Marcado fortemente por uma direção sensível, porém densa, Mais Pesado é o Céu entrega momentos que flertam com o insólito e o crime. Enquanto os personagens enfrentam suas lutas particulares, há um assassino em série solto pela localidade matando mulheres e homens com fortes requintes de crueldade. Nesse ponto, a trilha sonora original de João Victor Barroso é uma atração à parte que somada ao peso da trama, agrega demais ao tom de mistério. Gosto particularmente da parte em que Teresa e Antônio se demoram alguns minutos observando na parede de uma casa porta retratos pintados manchados pela ação do tempo. A câmera vai se aproximando das manchas, enquanto a imagem alterna entre o olhar de Teresa e as pinturas. A música de Victor, densa igual ao filme, transforma tudo aquilo ali em tensão e medo. Lembrei muito da mancha viva em Trabalhar Cansa (2011, Juliana Rojas, Marco Dutra) e foi um dos momentos do filme que mais me deixou tensa. Essa evocação da estranheza do tempo que age implacavelmente nas coisas e nas pessoas também foi o que me fez ficar encantada com A Praia do Fim do Mundo e aí mais um acerto da parceria perfeita entre Petrus e João Victor. Os dois, cada um em sua especialidade, sabem como construir em nós essa iminente sensação de que algo terrível está prestes a acontecer. Some a tudo isso o excelente trabalho de fotografia também feito pelo próprio Petrus que, com imagens acachapantes, nos faz perceber o quão pequenos somos ainda diante da imensidão de possibilidades e da beleza do que há entre o chão e o céu.
A história ainda conta com Fátima, personagem de Silvia Buarque que veio do Rio de Janeiro e também foi colocada naquela configuração social depois de ser abandonada pelo marido. Ela refez sua vida, montou um pequeno restaurante e agora ajuda Teresa, Antônio e o menino a refazerem suas vidas. É ela que cede a pequena casa para os dois se abrigarem. Tem também Letícia, vivida por Danny Barbosa AKA A Cocada da Rainha Preta, ela é atendente em uma conveniência de um posto e cruza também o caminho de Teresa quando esta vai comprar um pouco de alimento quando consegue dinheiro da viração que faz dia a dia.
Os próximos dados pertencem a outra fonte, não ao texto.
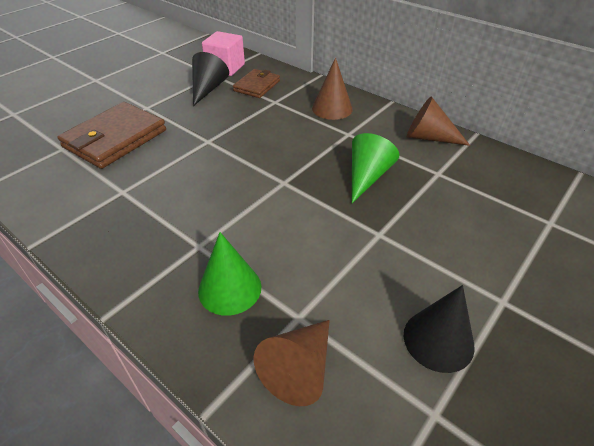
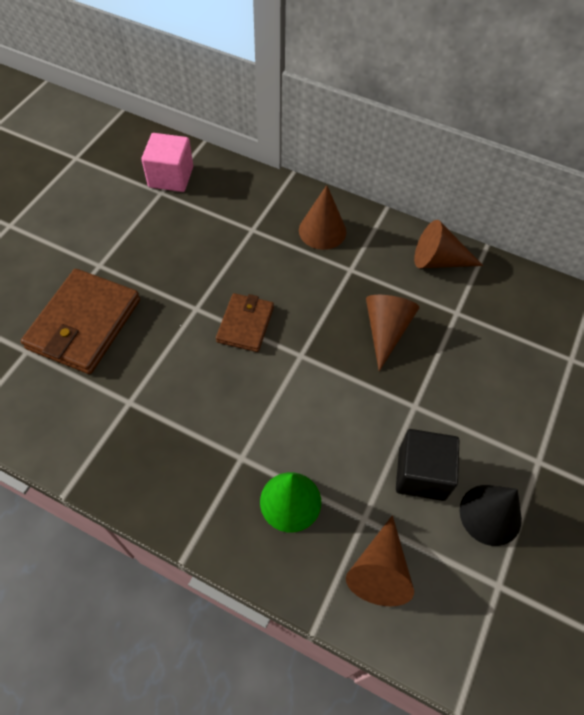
camera: 15 degrees left, 15 degrees up
(208, 89) = (163, 220): black cone -> none
(257, 86) = (222, 205): brown wallet -> brown wallet (245, 324)
(367, 176) = (386, 331): green cone -> brown cone
(371, 289) = (421, 474): none -> black cube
É curioso como mesmo não sendo um filme de horror, ele está presente nos momentos mais pontuais e cruciais. Horror é perspectiva, é olhar, é vivência. O grito violento e desesperador de Teresa que não é ouvido depois de ser maltratada por homens, o desespero da falta de perspectiva, a iminente sensação de viver no limite da vida, a miséria material e o desejo de morte circundam esses personagens até que chega ao ponto do final catártico que dialoga diretamente com o clássico referencial 2001 - Uma Odisseia no Espaço (1968), cena que, inclusive, o próprio Matheus já tinha feito em Carro Rei (2021, Renata Pinheiro), outro filme que dialoga com o fantástico e que oferece possibilidades de um novo cinema nordestino e cearense de gênero atrelado a questões sociais que vem se destacando cada vez mais no cenário nacional e internacional atualmente como Motel Destino de Karim Aïnouz, celebrado e ovacionado em Cannes esse ano e Estranho Caminho de Guto Parente.
Mais Pesado é o Céu chega aos cinemas em circuito comercial nesta quinta dia 08 de agosto. Imperdível!